Consider what most senior guys in companies do: emails, meetings and taking actions. If their companies were in maintenance mode that would be fine. But today, somebody has to think about what happens next, create ideas. It’s not an optimisation problem — CEOs need to reconceive things and there are nothing to tell them what or how, they have to figure it out from noisy data. This requires meta-strategy and to do that CEOs have to separate themselves from action, and create an environment conducive to reflection. Some CEOs stay at home one day of the week, Bill Gates is famous for his summer retreats where he takes some reading material and goes away. One CEO has this idea that you need to engage with an idea and then put it on the back burner and keep it ready for when your subconscious presents some cues. Others read outside their business to maintain their mental flexibility — they don’t want to become too invested in yesterday’s paradigm.

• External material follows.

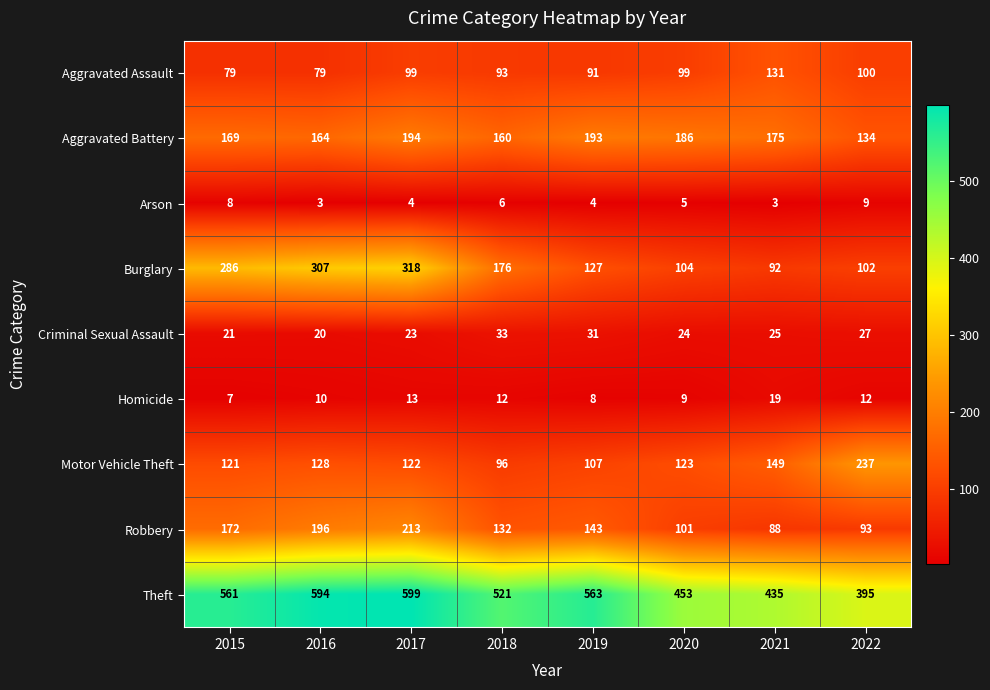

At which category is the sum across all series the highest?

2017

But how do you institutionalise this process?
The CEO reflecting is not the only element but it certainly models behaviour down the line. The second point is to create ambidexterity: creating organisations in which people can think and execute. You rarely get the poet and the engineer but organisations need those skills. To do this, CEOs need to encourage meta-thinking. There are four ways of doing this. The first is separation, on the lines of the old Lockheed Martin Skunk Works. Second, Corning uses a strategy called “switching”, which involves building teams with mixed skills that apply different skills as the production life cycle progresses. The third is creating an internal ecosystem. For example, the Chinese white goods maker Haier has some 2,000 micro-businesses; each one is a mini-business offering tremendous diversity, and the broader company oversees resource allocation, and so on — it’s a bit like the way Dilli Haat operates, if you like. The fourth is creating external ecosystems. This is how Apple beat Nokia with its 60 per cent market share in a highly regulated environment and fixed cost business. That should never have happened and actually Apple didn’t beat Nokia, but Apple’s multiple hardware and software ecosystems operating in parallel could supply the diversity of capability that it needed to beat a monolith.